▸ Data in this exercise:
== == ==

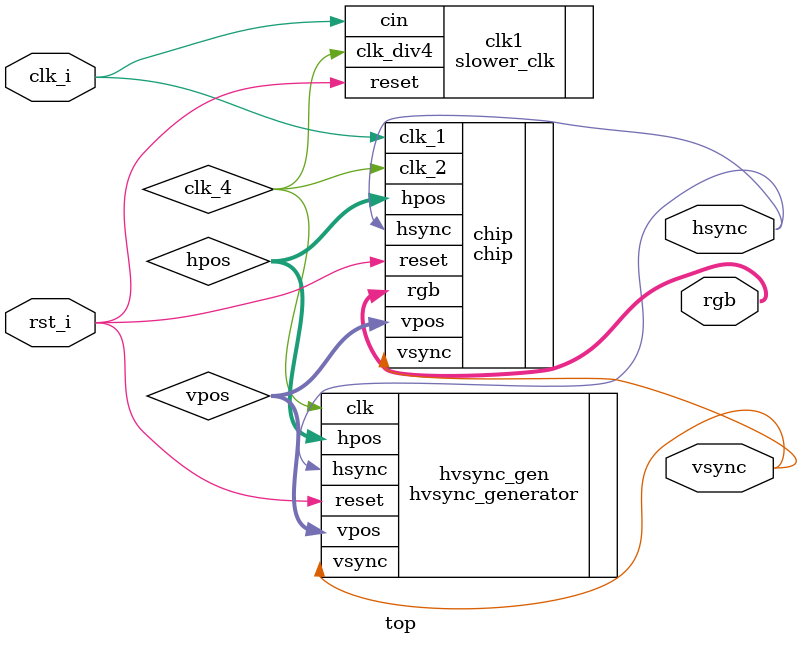
<source format=sv>
module top(input clk_i, input rst_i, output hsync, output vsync, output [23:0] rgb);
  localparam WIDTH = 320, HEIGHT = 240;

  logic       clk_4;
  logic [7:0] hpos;
  logic [6:0] vpos;
    
  /* verilator lint_off PINMISSING */
  slower_clk clk1(.cin(clk_i), .clk_div4(clk_4), .reset(rst_i));
  hvsync_generator hvsync_gen(.clk(clk_4), .reset(rst_i), .hsync, .vsync, .hpos, .vpos);
  chip #(.RED(8), .GREEN(8), .BLUE(8), .FILE("palette888.bin")) chip(.clk_1(clk_i), .clk_2(clk_4), .reset(rst_i), .vsync, .hsync, .vpos, .hpos, .rgb);
endmodule

</source>
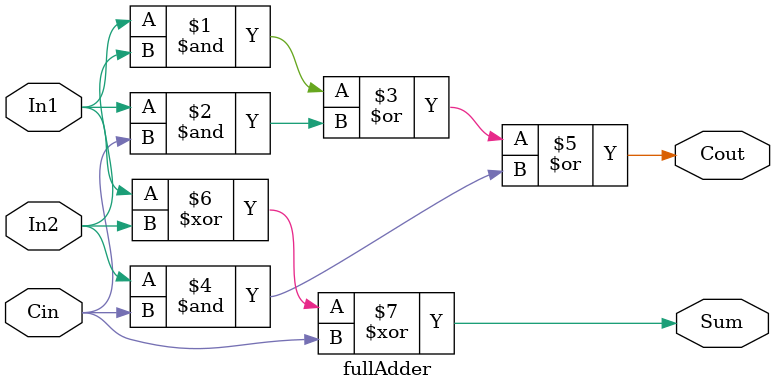
<source format=v>
module fullAdder(Sum,Cout,Cin,In1,In2);
   input wire In1,In2,Cin;
   output wire Sum,Cout;
   assign Cout = (In1&In2)|(In1&Cin)|(In2&Cin);
   assign Sum = In1^In2^Cin;
   //assign {Cout,Sum} = In1+In2+Cin;
endmodule

</source>
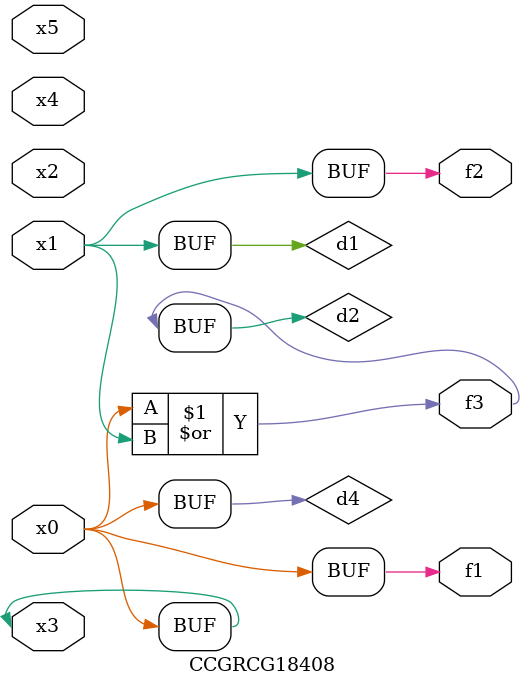
<source format=v>
module CCGRCG18408(
	input x0, x1, x2, x3, x4, x5,
	output f1, f2, f3
);

	wire d1, d2, d3, d4;

	and (d1, x1);
	or (d2, x0, x1);
	nand (d3, x0, x5);
	buf (d4, x0, x3);
	assign f1 = d4;
	assign f2 = d1;
	assign f3 = d2;
endmodule

</source>
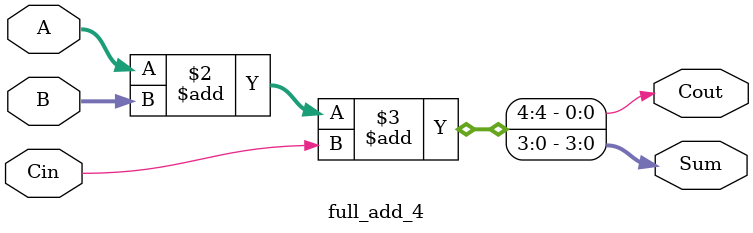
<source format=v>
module full_add_4(input [3:0] A, 
		  input [3:0] B,
		  input Cin, 			
		  output reg [3:0] Sum,
		  output reg Cout);

always @(A,B,Cin)
begin
     {Cout,Sum} = A+B+Cin;
end
endmodule  
</source>
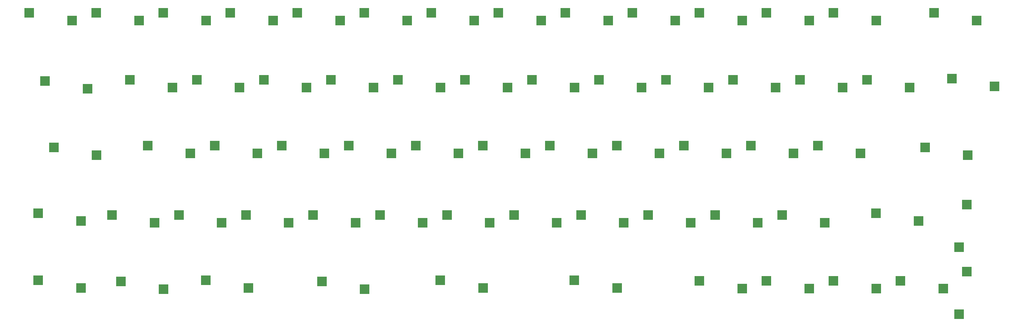
<source format=gbr>
G04 --- HEADER BEGIN --- *
G04 #@! TF.GenerationSoftware,LibrePCB,LibrePCB,0.1.6*
G04 #@! TF.CreationDate,2022-01-23T01:59:08*
G04 #@! TF.ProjectId,kbdkid2,7819c900-32f6-47f1-a260-aa52c2de7dd9,v1*
G04 #@! TF.Part,Single*
G04 #@! TF.SameCoordinates*
G04 #@! TF.FileFunction,Soldermask,Bot*
G04 #@! TF.FilePolarity,Negative*
%FSLAX66Y66*%
%MOMM*%
G01*
G75*
G04 --- HEADER END --- *
G04 --- APERTURE LIST BEGIN --- *
%ADD10R,2.8X2.8*%
G04 --- APERTURE LIST END --- *
G04 --- BOARD BEGIN --- *
D10*
G04 #@! TO.C,S37*
X194630000Y61215000D03*
X182480000Y63415000D03*
G04 #@! TO.C,S44*
X70170000Y41535000D03*
X58020000Y43735000D03*
G04 #@! TO.C,S45*
X89220000Y41535000D03*
X77070000Y43735000D03*
G04 #@! TO.C,S54*
X268290000Y42005000D03*
X256140000Y44205000D03*
G04 #@! TO.C,S40*
X251780000Y61215000D03*
X239630000Y63415000D03*
G04 #@! TO.C,S28*
X289880000Y80265000D03*
X277730000Y82465000D03*
G04 #@! TO.C,S1*
X27625000Y99000000D03*
X15475000Y101200000D03*
G04 #@! TO.C,S27*
X265750000Y79945000D03*
X253600000Y82145000D03*
G04 #@! TO.C,S7*
X141925000Y99000000D03*
X129775000Y101200000D03*
G04 #@! TO.C,S24*
X208600000Y79945000D03*
X196450000Y82145000D03*
G04 #@! TO.C,S12*
X237175000Y99000000D03*
X225025000Y101200000D03*
G04 #@! TO.C,S43*
X51120000Y41535000D03*
X38970000Y43735000D03*
G04 #@! TO.C,S11*
X218125000Y99000000D03*
X205975000Y101200000D03*
G04 #@! TO.C,S18*
X94300000Y79945000D03*
X82150000Y82145000D03*
G04 #@! TO.C,S58*
X77790000Y22955000D03*
X65640000Y25155000D03*
G04 #@! TO.C,S10*
X199075000Y99000000D03*
X186925000Y101200000D03*
G04 #@! TO.C,S32*
X99380000Y61215000D03*
X87230000Y63415000D03*
G04 #@! TO.C,S61*
X182565000Y22960000D03*
X170415000Y25160000D03*
G04 #@! TO.C,S41*
X282260000Y60745000D03*
X270110000Y62945000D03*
G04 #@! TO.C,S23*
X189550000Y79945000D03*
X177400000Y82145000D03*
G04 #@! TO.C,S19*
X113350000Y79945000D03*
X101200000Y82145000D03*
G04 #@! TO.C,S8*
X160975000Y99000000D03*
X148825000Y101200000D03*
G04 #@! TO.C,S56*
X30165000Y22960000D03*
X18015000Y25160000D03*
G04 #@! TO.C,S30*
X61280000Y61215000D03*
X49130000Y63415000D03*
G04 #@! TO.C,S20*
X132400000Y79945000D03*
X120250000Y82145000D03*
G04 #@! TO.C,S2*
X46675000Y99000000D03*
X34525000Y101200000D03*
G04 #@! TO.C,S42*
X30165000Y42010000D03*
X18015000Y44210000D03*
G04 #@! TO.C,S38*
X213680000Y61215000D03*
X201530000Y63415000D03*
G04 #@! TO.C,S34*
X137480000Y61215000D03*
X125330000Y63415000D03*
G04 #@! TO.C,S39*
X232730000Y61215000D03*
X220580000Y63415000D03*
G04 #@! TO.C,S31*
X80330000Y61215000D03*
X68180000Y63415000D03*
G04 #@! TO.C,S6*
X122875000Y99000000D03*
X110725000Y101200000D03*
G04 #@! TO.C,S5*
X103825000Y99000000D03*
X91675000Y101200000D03*
G04 #@! TO.C,S55*
X282000000Y46675000D03*
X279800000Y34525000D03*
G04 #@! TO.C,S3*
X65725000Y99000000D03*
X53575000Y101200000D03*
G04 #@! TO.C,S57*
X53660000Y22645000D03*
X41510000Y24845000D03*
G04 #@! TO.C,S14*
X284800000Y98995000D03*
X272650000Y101195000D03*
G04 #@! TO.C,S33*
X118430000Y61215000D03*
X106280000Y63415000D03*
G04 #@! TO.C,S65*
X275275000Y22800000D03*
X263125000Y25000000D03*
G04 #@! TO.C,S51*
X203520000Y41535000D03*
X191370000Y43735000D03*
G04 #@! TO.C,S13*
X256225000Y99000000D03*
X244075000Y101200000D03*
G04 #@! TO.C,S46*
X108270000Y41535000D03*
X96120000Y43735000D03*
G04 #@! TO.C,S35*
X156530000Y61215000D03*
X144380000Y63415000D03*
G04 #@! TO.C,S22*
X170500000Y79945000D03*
X158350000Y82145000D03*
G04 #@! TO.C,S15*
X32070000Y79635000D03*
X19920000Y81835000D03*
G04 #@! TO.C,S17*
X75250000Y79945000D03*
X63100000Y82145000D03*
G04 #@! TO.C,S52*
X222570000Y41535000D03*
X210420000Y43735000D03*
G04 #@! TO.C,S9*
X180025000Y99000000D03*
X167875000Y101200000D03*
G04 #@! TO.C,S66*
X282000000Y27625000D03*
X279800000Y15475000D03*
G04 #@! TO.C,S16*
X56200000Y79945000D03*
X44050000Y82145000D03*
G04 #@! TO.C,S53*
X241620000Y41535000D03*
X229470000Y43735000D03*
G04 #@! TO.C,S21*
X151450000Y79945000D03*
X139300000Y82145000D03*
G04 #@! TO.C,S25*
X227650000Y79945000D03*
X215500000Y82145000D03*
G04 #@! TO.C,S60*
X144465000Y22960000D03*
X132315000Y25160000D03*
G04 #@! TO.C,S62*
X218125000Y22800000D03*
X205975000Y25000000D03*
G04 #@! TO.C,S49*
X165420000Y41535000D03*
X153270000Y43735000D03*
G04 #@! TO.C,S29*
X34610000Y60745000D03*
X22460000Y62945000D03*
G04 #@! TO.C,S63*
X237175000Y22800000D03*
X225025000Y25000000D03*
G04 #@! TO.C,S26*
X246700000Y79945000D03*
X234550000Y82145000D03*
G04 #@! TO.C,S48*
X146370000Y41535000D03*
X134220000Y43735000D03*
G04 #@! TO.C,S64*
X256225000Y22800000D03*
X244075000Y25000000D03*
G04 #@! TO.C,S4*
X84775000Y99000000D03*
X72625000Y101200000D03*
G04 #@! TO.C,S47*
X127320000Y41535000D03*
X115170000Y43735000D03*
G04 #@! TO.C,S59*
X110810000Y22645000D03*
X98660000Y24845000D03*
G04 #@! TO.C,S36*
X175580000Y61215000D03*
X163430000Y63415000D03*
G04 #@! TO.C,S50*
X184470000Y41535000D03*
X172320000Y43735000D03*
G04 --- BOARD END --- *
G04 #@! TF.MD5,c0957f7803ae5cc0d7f7c9e34078b558*
M02*

</source>
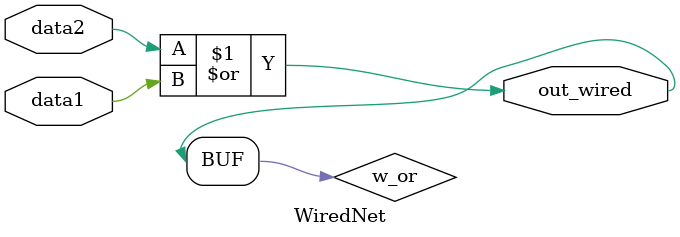
<source format=sv>
/* Generated by Yosys 0.54 (git sha1 db72ec3bd, g++ 12.2.0-14+deb12u1 -fPIC -O3) */

module WiredNet(data1, data2, out_wired);
  input data1;
  wire data1;
  input data2;
  wire data2;
  output out_wired;
  wire out_wired;
  wire w_or;
  assign out_wired = data2 | data1;
  assign w_or = | out_wired;
endmodule

</source>
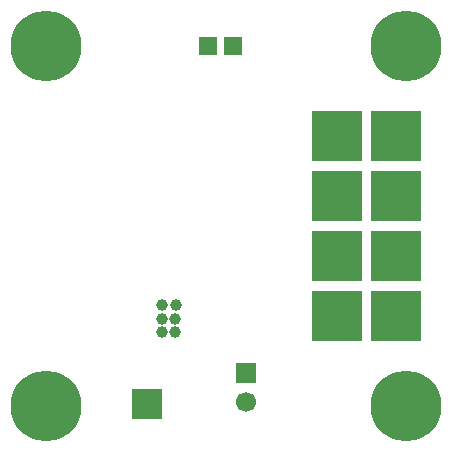
<source format=gbr>
G04 #@! TF.FileFunction,Soldermask,Top*
%FSLAX46Y46*%
G04 Gerber Fmt 4.6, Leading zero omitted, Abs format (unit mm)*
G04 Created by KiCad (PCBNEW 4.0.2-stable) date 07/11/2016 13:31:13*
%MOMM*%
G01*
G04 APERTURE LIST*
%ADD10C,0.150000*%
%ADD11C,6.000000*%
%ADD12R,4.210000X4.210000*%
%ADD13R,2.635200X2.635200*%
%ADD14C,1.000000*%
%ADD15C,1.700000*%
%ADD16R,1.700000X1.700000*%
%ADD17R,1.598880X1.598880*%
G04 APERTURE END LIST*
D10*
D11*
X121920000Y-71120000D03*
X152400000Y-71120000D03*
X121920000Y-101600000D03*
X152400000Y-101600000D03*
D12*
X151558000Y-93980000D03*
X146558000Y-93980000D03*
X151558000Y-88900000D03*
X146558000Y-88900000D03*
X151558000Y-78740000D03*
X146558000Y-78740000D03*
X151558000Y-83820000D03*
X146558000Y-83820000D03*
D13*
X130429000Y-101473000D03*
D14*
X132842000Y-94234000D03*
X131762500Y-94234000D03*
X132842000Y-95377000D03*
X131762500Y-95377000D03*
X132905500Y-93027500D03*
X131762500Y-93027500D03*
D15*
X138811000Y-101306000D03*
D16*
X138811000Y-98806000D03*
D17*
X137701020Y-71120000D03*
X135602980Y-71120000D03*
M02*

</source>
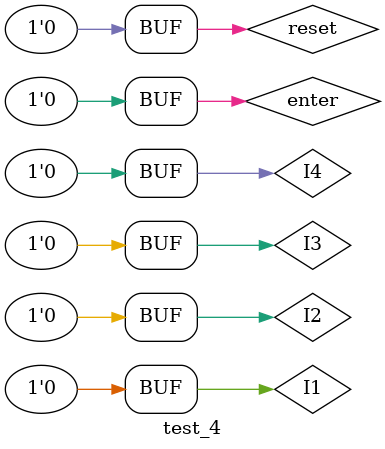
<source format=v>
module test_1; // Very simple testbench to check A = 1234 B = 1234, Winning in the first step.
  reg I1,I2,I3,I4,enter,reset;
  wire win,lose;
  wire equal,bigger,smaller;
  wire [0:3]nums;
  test test_v1(I1,I2,I3,I4,enter,win,lose,reset,equal,bigger,smaller,nums);
  initial begin
    I1 = 0;
    I2 = 0;
    I3 = 0;
    I4 = 0;
    enter = 0;
    reset = 0;
    #5 reset = 1;
    #5 reset = 0;
    #5 I1 = 1;
    #5 I1 = 0;
    #5 I2 = 1;
    #5 I2 = 0;    
    #5 I3 = 1;
    #5 I3 = 0;
    #5 I4 = 1;
    #5 I4 = 0;
    #5 enter = 1;
    #5 enter = 0;
    #5 I1 = 1;
    #5 I1 = 0;
    #5 I2 = 1;
    #5 I2 = 0;    
    #5 I3 = 1;
    #5 I3 = 0;
    #5 I4 = 1;
    #5 I4 = 0;
    #5 enter = 1;
    #5 enter = 0;
    
  end
endmodule
module test_2; // Very simple testbench to check A = 42413 B = 4241, 42413, Winning in the 2nd step.
  reg I1,I2,I3,I4,enter,reset;
  wire win,lose;
  wire equal,bigger,smaller;
  wire [0:3]nums;
  test test_v1(I1,I2,I3,I4,enter,win,lose,reset,equal,bigger,smaller,nums);
  initial begin
    I1 = 0;
    I2 = 0;
    I3 = 0;
    I4 = 0;
    enter = 0;
    reset = 0;
    #5 reset = 1;
    #5 reset = 0;
    #5 I4 = 1;
    #5 I4 = 0;
    #5 I2 = 1;
    #5 I2 = 0;    
    #5 I4 = 1;
    #5 I4 = 0;
    #5 I1 = 1;
    #5 I1 = 0;
    #5 I3 = 1;
    #5 I3 = 0;    
    #5 enter = 1;
    #5 enter = 0;
    #5 I4 = 1;
    #5 I4 = 0;
    #5 I2 = 1;
    #5 I2 = 0;    
    #5 I4 = 1;
    #5 I4 = 0;
    #5 I1 = 1;
    #5 I1 = 0;
    #5 enter = 1;
    #5 enter = 0;
    #5 I4 = 1;
    #5 I4 = 0;
    #5 I2 = 1;
    #5 I2 = 0;    
    #5 I4 = 1;
    #5 I4 = 0;
    #5 I1 = 1;
    #5 I1 = 0;
    #5 I3 = 1;
    #5 I3 = 0;    
    #5 enter = 1;
    #5 enter = 0;    
  end
endmodule
module test_3; // A testbench to check A = 14321 B = 1234, 12341, 14321, winning in the third step.
  reg I1,I2,I3,I4,enter,reset;
  wire win,lose;
  wire equal,bigger,smaller;
  wire [0:3]nums;
  test test_v1(I1,I2,I3,I4,enter,win,lose,reset,equal,bigger,smaller,nums);
  initial begin
    I1 = 0;
    I2 = 0;
    I3 = 0;
    I4 = 0;
    enter = 0;
    reset = 0;
    #5 reset = 1;
    #5 reset = 0;
    #5 I1 = 1;
    #5 I1 = 0;
    #5 I4 = 1;
    #5 I4 = 0;    
    #5 I3 = 1;
    #5 I3 = 0;
    #5 I2 = 1;
    #5 I2 = 0;
    #5 I1 = 1;
    #5 I1 = 0;
    #5 enter = 1;
    #5 enter = 0;
    #5 I1 = 1;
    #5 I1 = 0;
    #5 I2 = 1;
    #5 I2 = 0;    
    #5 I3 = 1;
    #5 I3 = 0;
    #5 I4 = 1;
    #5 I4 = 0;
    #5 enter = 1;
    #5 enter = 0;
    #5 I1 = 1;
    #5 I1 = 0;
    #5 I2 = 1;
    #5 I2 = 0;    
    #5 I3 = 1;
    #5 I3 = 0;
    #5 I4 = 1;
    #5 I4 = 0;
    #5 enter = 1;
    #5 enter = 0;    
    #5 I1 = 1;
    #5 I1 = 0;
    #5 I4 = 1;
    #5 I4 = 0;    
    #5 I3 = 1;
    #5 I3 = 0;
    #5 I2 = 1;
    #5 I2 = 0;
    #5 I1 = 1;
    #5 I1 = 0;
    #5 enter = 1;
    #5 enter = 0;    
  end
endmodule
module test_4; // A testbench to check A = 14321 B = 1234, 12341, 14324, losing.
  reg I1,I2,I3,I4,enter,reset;
  wire win,lose;
  wire equal,bigger,smaller;
  wire [0:3]nums;
  test test_v1(I1,I2,I3,I4,enter,win,lose,reset,equal,bigger,smaller,nums);
  initial begin
    I1 = 0;
    I2 = 0;
    I3 = 0;
    I4 = 0;
    enter = 0;
    reset = 0;
    #5 reset = 1;
    #5 reset = 0;
    #5 I1 = 1;
    #5 I1 = 0;
    #5 I4 = 1;
    #5 I4 = 0;    
    #5 I3 = 1;
    #5 I3 = 0;
    #5 I2 = 1;
    #5 I2 = 0;
    #5 I1 = 1;
    #5 I1 = 0;
    #5 enter = 1;
    #5 enter = 0;
    #5 I1 = 1;
    #5 I1 = 0;
    #5 I2 = 1;
    #5 I2 = 0;    
    #5 I3 = 1;
    #5 I3 = 0;
    #5 I4 = 1;
    #5 I4 = 0;
    #5 enter = 1;
    #5 enter = 0;
    #5 I1 = 1;
    #5 I1 = 0;
    #5 I2 = 1;
    #5 I2 = 0;    
    #5 I3 = 1;
    #5 I3 = 0;
    #5 I4 = 1;
    #5 I4 = 0;
    #5 enter = 1;
    #5 enter = 0;    
    #5 I1 = 1;
    #5 I1 = 0;
    #5 I4 = 1;
    #5 I4 = 0;    
    #5 I3 = 1;
    #5 I3 = 0;
    #5 I2 = 1;
    #5 I2 = 0;
    #5 I4 = 1;
    #5 I4 = 0;
    #5 enter = 1;
    #5 enter = 0;    
  end
endmodule
</source>
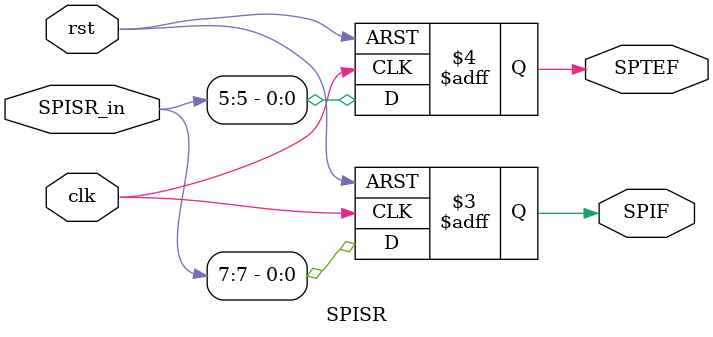
<source format=v>
`default_nettype none

module SPISR(
    input wire clk, rst,
    input wire [7:0] SPISR_in,
    output reg SPIF, SPTEF
);

always @(posedge clk or negedge rst) begin
    if(~rst)begin
      SPIF <= 0; SPTEF <= 0;
    end
    else begin
      SPIF <= SPISR_in[7];
      SPTEF <= SPISR_in[5];
    end
end
endmodule

</source>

== == ==

▸ Directions: Copy only the lines in the listing that contain "check".

▸ Finished task:
module test_1; // Very simple testbench to check A = 1234 B = 1234, Winning in the first step.
module test_2; // Very simple testbench to check A = 42413 B = 4241, 42413, Winning in the 2nd step.
module test_3; // A testbench to check A = 14321 B = 1234, 12341, 14321, winning in the third step.
module test_4; // A testbench to check A = 14321 B = 1234, 12341, 14324, losing.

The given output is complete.